On pourrait commencer avec une blague : c'est l'histoire d'un
père dont la fille de six ans est un peu malade : il lui donne un
suppositoire, et un peu plus tard il l'emmène prendre l'air ; là, la
fillette se plaint en public papa, j'ai un peu mal à cause de ce
que tu as mis dans mes fesses
, et le type passe le reste de ses
jours en prison. (Pour ceux qui préfèrent les webcomics, dans le
même genre
d'idée, voyez
ici.)
Bon, là c'est raconté comme une blague, et l'histoire n'est pas
vraie (si on omet la conclusion, c'est tiré
de VieDeMerde, mais même avec
la conclusion en moins rien ne dit que c'est vrai). Simplement, des
histoires vraies de ce genre, ce n'est pas ça qui manque. On n'a
certes pas de preuve que ce n'est pas exagéré
quand quelqu'un
raconte être considéré par tout son voisinage comme un pédophile
en puissance parce qu'une fois il a donné 5 cents à un gosse qui
pleurait de ne pas avoir assez de sous pour se payer du bubble gum,
mais ça me semble tout à fait crédible. Quant
à cet extrait de
journal télévisé, qui fait froid dans le dos, il est
incontestablement vrai : un journaliste a été accusé de possession de
pédopornographie parce qu'il filmait un concours
de cheerleaders as
young as six years old […] in a suspicious and strange
manner
(on appréciera le raisonnement : faire quelque chose de
façon suspecte devient ipso facto condamnable). Je ne sais pas
si et comment l'histoire a fini pour le sieur Gilbert Chan, mais même
s'il est innocenté, le fait qu'on puisse être arrêté pour avoir filmé
un événement tout à fait public où les fillettes étaient habillées,
c'est révélateur du niveau d'hystérie qu'ont atteint dans ce domaine
au moins les pays anglo-saxons. (En France, l'erreur judiciaire
largement médiatisée sous le nom
d'affaire
d'Outreau a heureusement fait prendre conscience — au moins
pour un temps — que la Justice pouvait se tromper, mais
malheureusement cette affaire était tout à fait atypique et le
problème n'est pas uniquement celui de la Justice mais aussi de la
façon dont on peut regarder nos voisins.)
Peut-être que je suis scandaleusement utilitariste en disant ça,
mais j'ai tendance à considérer qu'on ne doit criminaliser que les
actes qui portent tort à autrui : quelqu'un qui filme
des cheerleaders en public, même si ensuite
il fait des choses cochonnes chez lui en regardant ces images, il me
semble qu'il n'a porté tort à personne, ce n'est pas comme s'il avait
payé pour que les fillettes en question se dévêtissent devant la
caméra. Quand bien même on considère que c'est un malade mental, les
malades mentaux on ne les met pas en prison, en principe : on peut
éventuellement les forcer à être soignés si on a des raisons sérieuses
de croire qu'ils représentent une menace grave pour la société —
mais là je ne vois ni acte de folie ni comportement dangereux.

### Données fournies
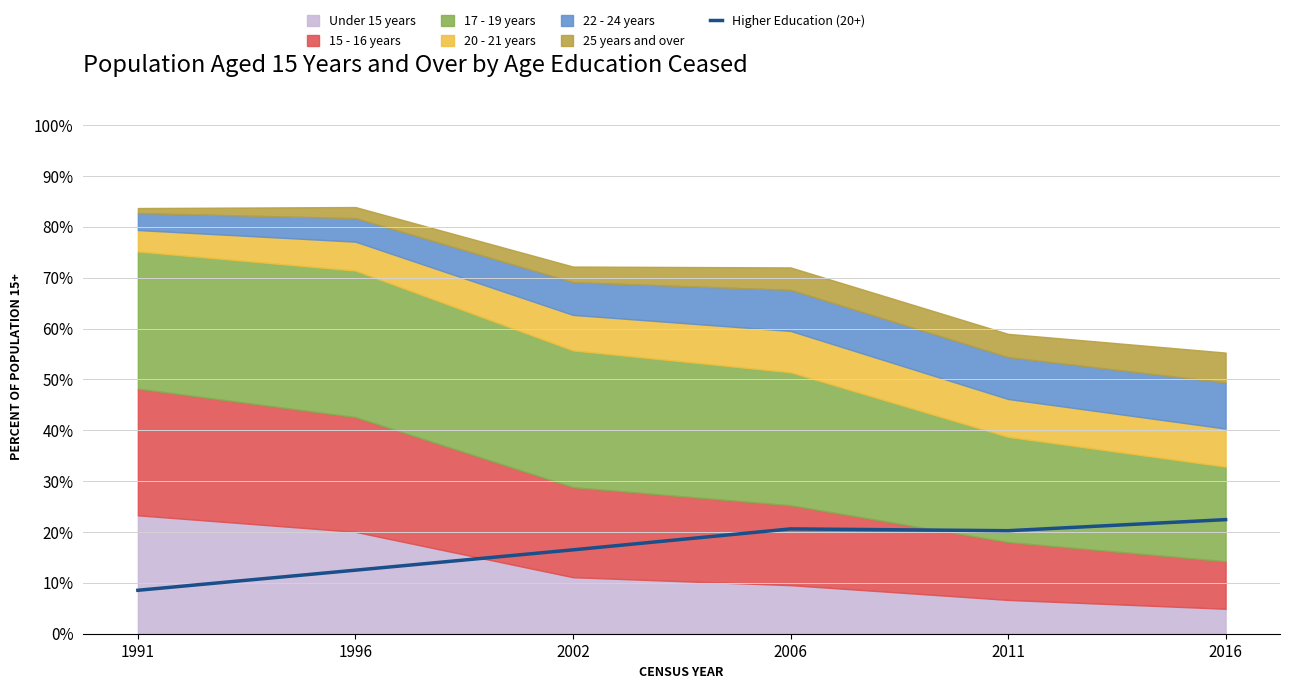

What is the lowest value of the Higher Education (20+) series?

8.5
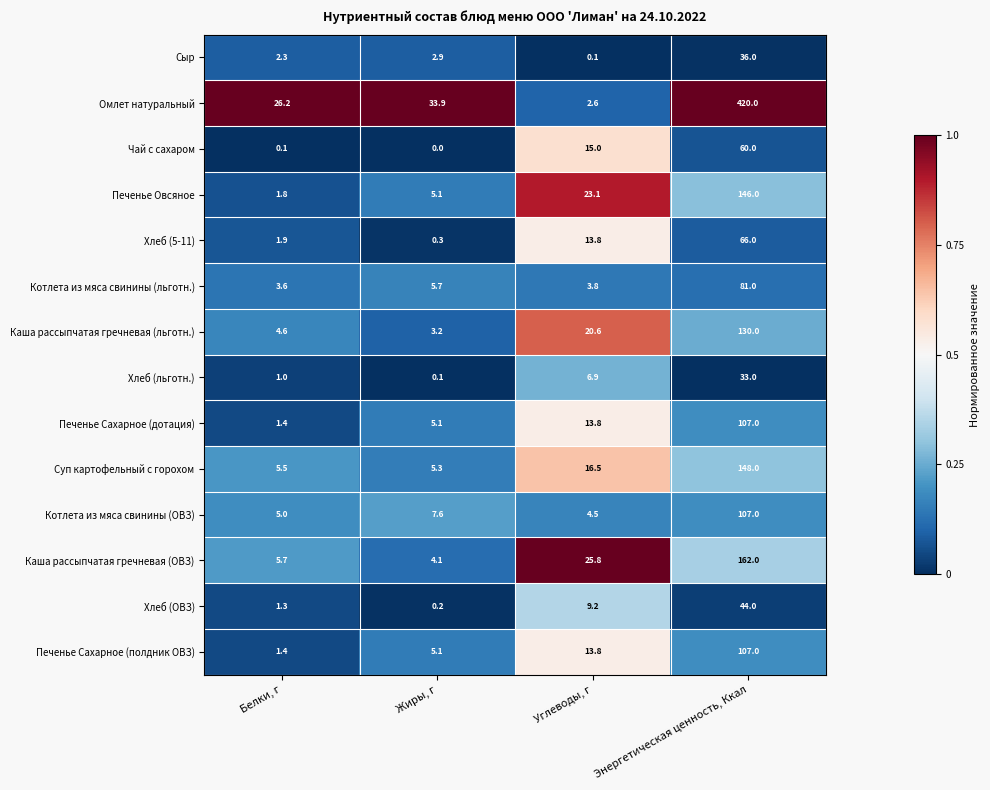

Between Белки, г and Углеводы, г, which series saw the biggest shift?

Омлет натуральный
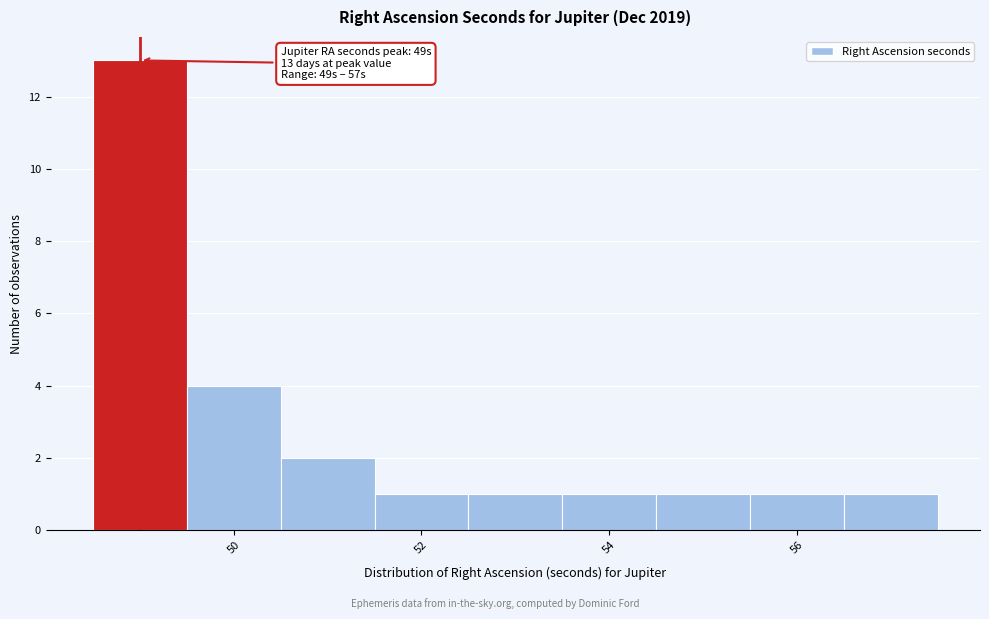

Over which range of the x-axis is the bar tallest?

48.5 to 49.5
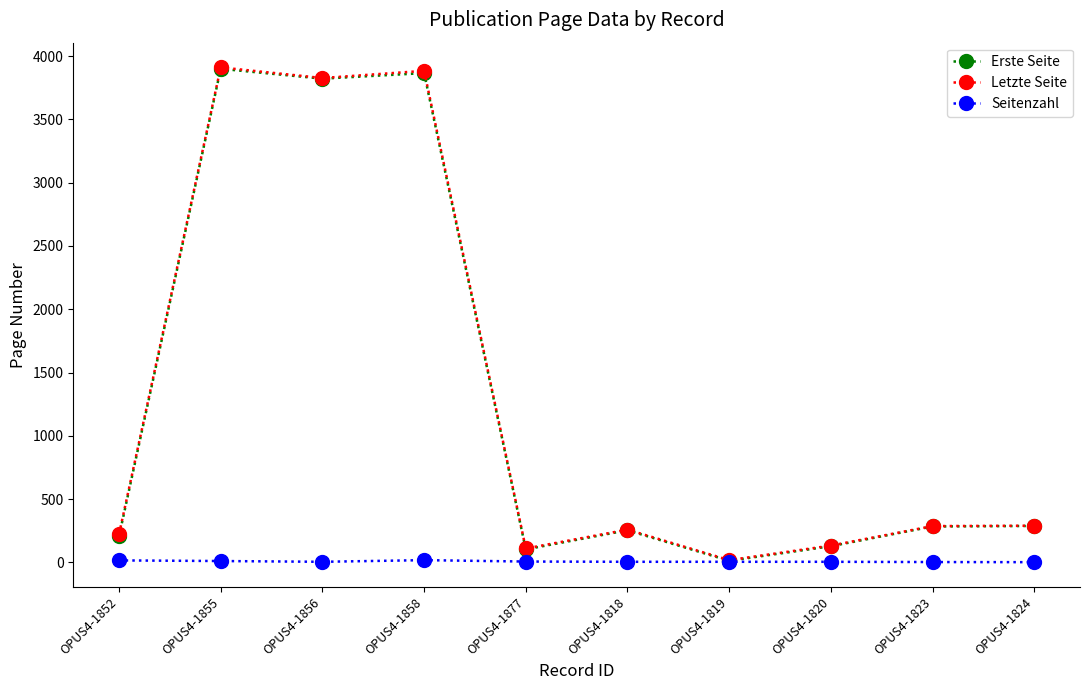

How many lines are shown in the chart?

3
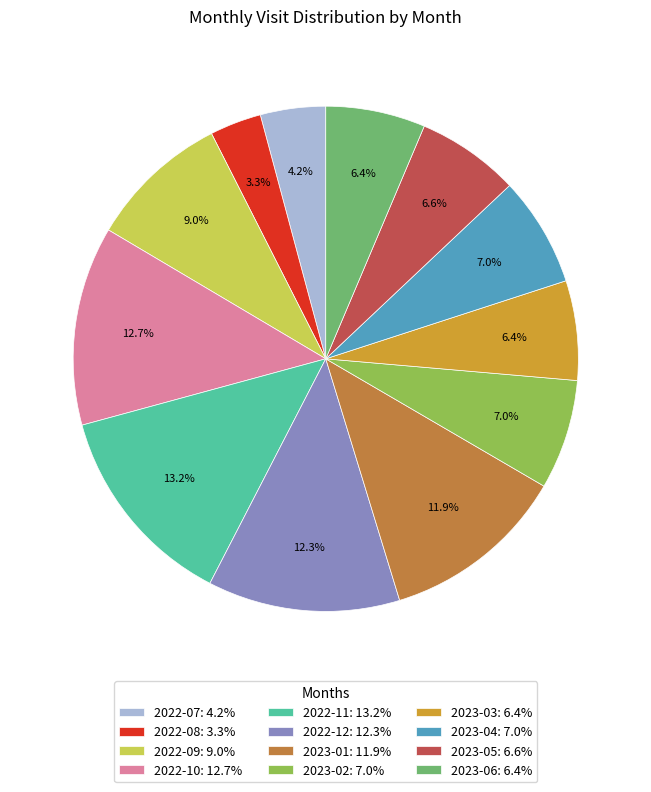

To the nearest percent, what percentage of the pie is 2022-10?

13%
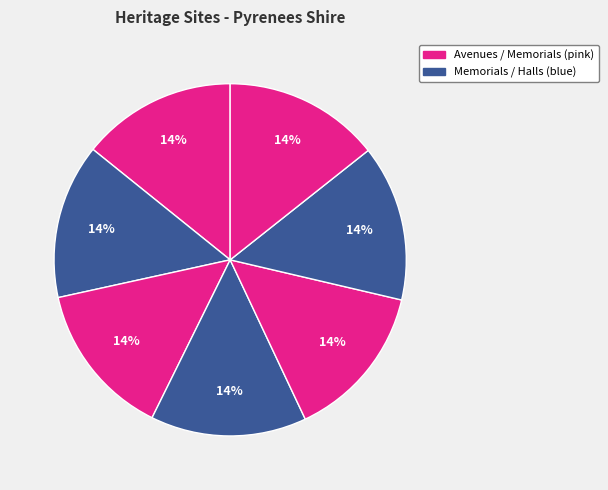

How many slices are in this pie chart?

7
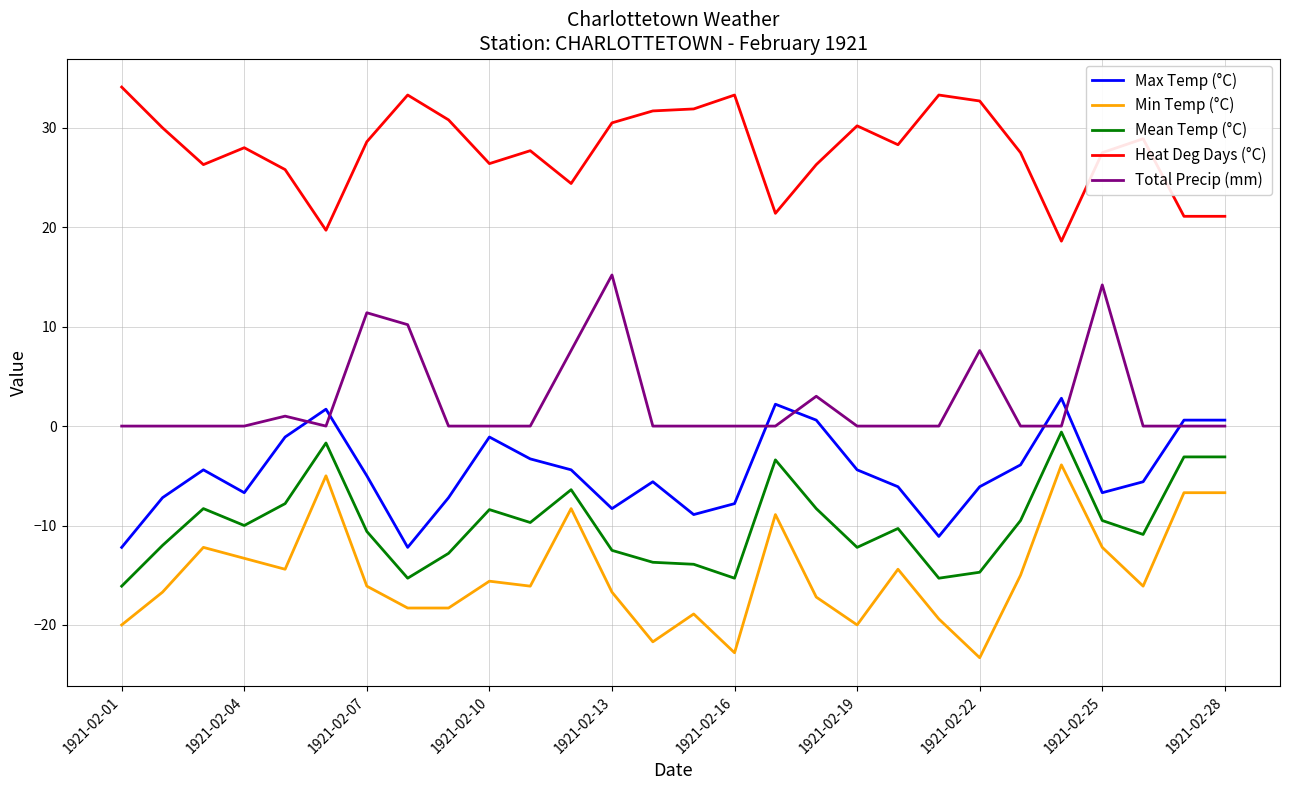

Which series has the widest spread of values?

Min Temp (°C)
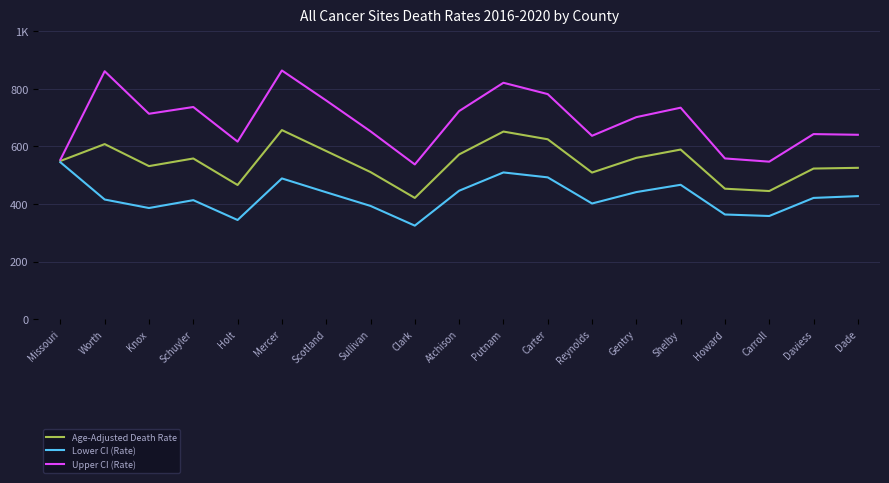

What are all the series names shown in the legend?

Age-Adjusted Death Rate, Lower CI (Rate), Upper CI (Rate)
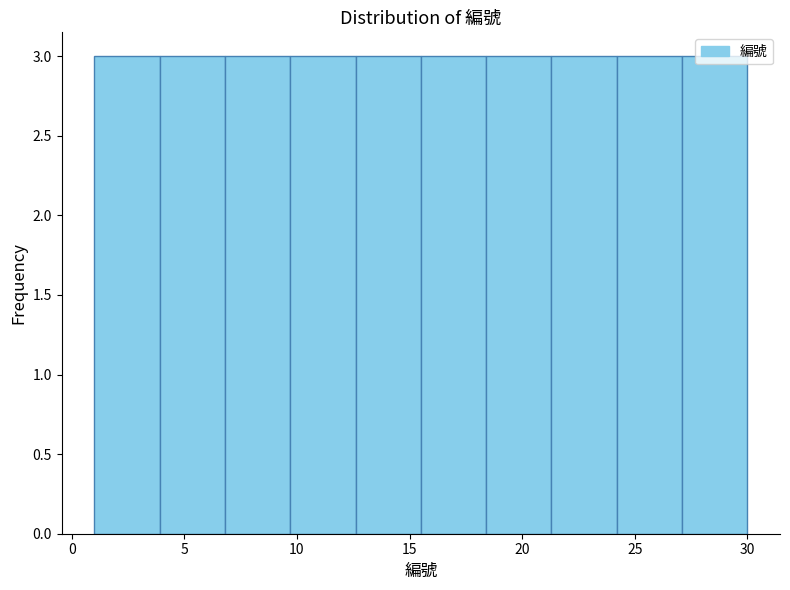

What is the height of the bar covering 27.1 to 30.0 on the x-axis? Neither the bar edges nor the heights are printed on the chart, so give them approximately, as read against the axes.

3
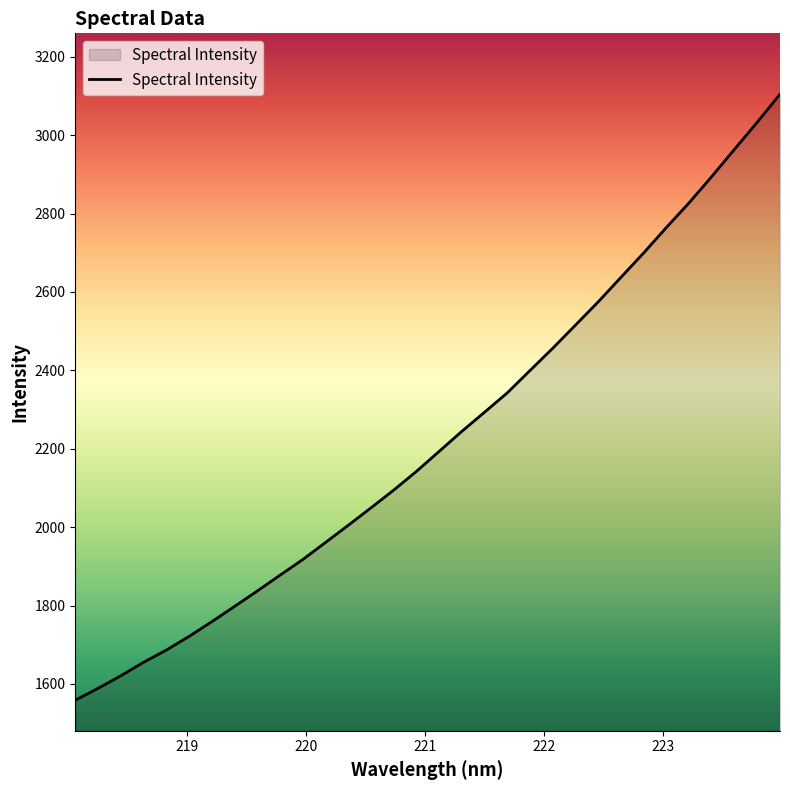

Reading left to right, what are all the values shown in this chart?

1558.5	1588.8	1620.8	1655.3	1686.4	1721.3	1758.9	1797.8	1837.2	1877.5	1917.5	1961.0	2004.8	2049.4	2094.6	2142.4	2193.5	2244.7	2293.5	2342.9	2400.0	2456.7	2515.8	2575.0	2637.5	2699.8	2764.7	2827.6	2894.8	2964.2	3033.1	3104.5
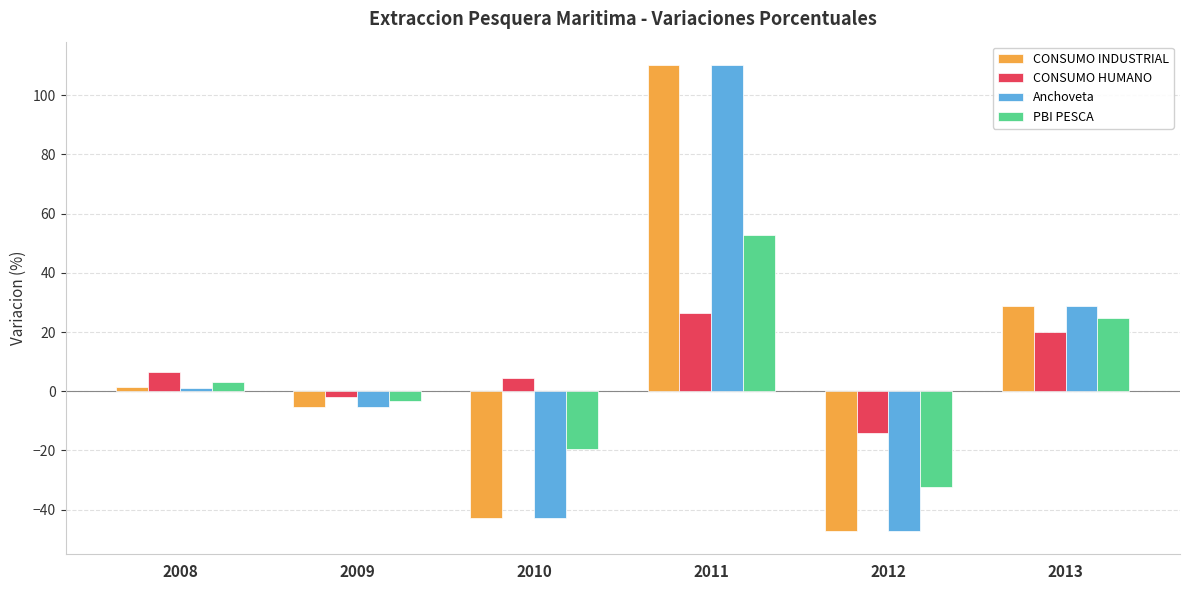

Which label corresponds to the smallest value in the chart?

2012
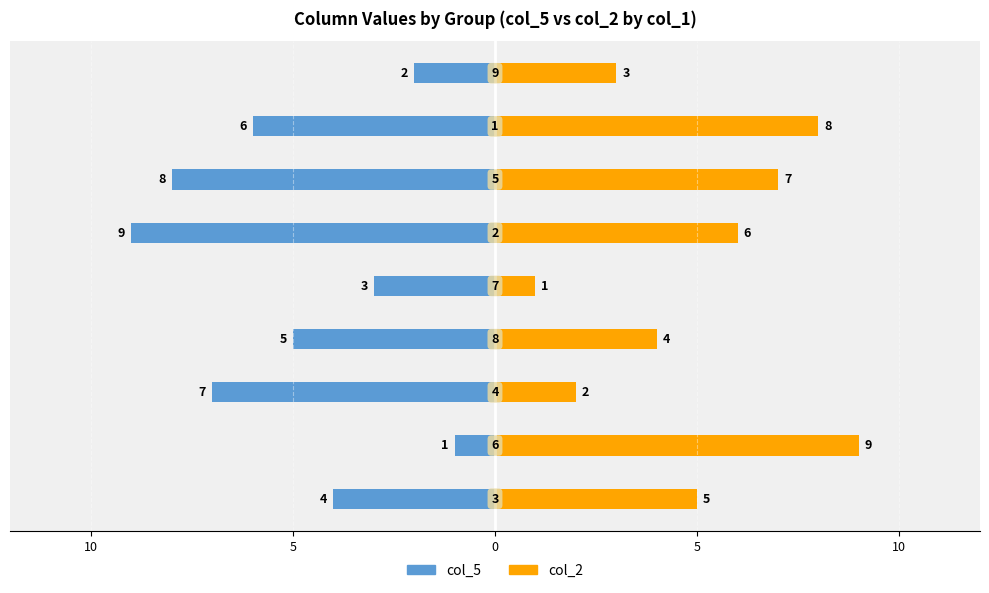

What is the difference between the maximum and minimum values in the col_5 series?

8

### Consignes
1/ Répondez aux questions suivantes à partir du texte source.
(a) De quel site l'histoire du père et du suppositoire est-elle tirée, si l'on omet la conclusion ?
(b) Quelle somme l'homme considéré comme un pédophile en puissance par son voisinage a-t-il donnée à un gosse ?
(c) Sous quel nom l'erreur judiciaire française mentionnée a-t-elle été largement médiatisée ?
2/ Indiquez si chacune des affirmations suivantes est conforme au texte source, en citant les mots qui permettent de trancher.
(a) L'auteur présente l'histoire du père et du suppositoire comme vraie.
(b) Le journaliste a été accusé parce qu'il filmait un concours de cheerleaders.
(c) L'auteur sait comment l'histoire s'est terminée pour Gilbert Chan.

### Corrigé des exercices
1/
(a) De VieDeMerde.
(b) 5 cents.
(c) L'affaire d'Outreau.

2/
(a) Non : « l'histoire n'est pas vraie ».
(b) Oui : « un journaliste a été accusé de possession de pédopornographie parce qu'il filmait un concours de cheerleaders ».
(c) Non : « Je ne sais pas si et comment l'histoire a fini pour le sieur Gilbert Chan ».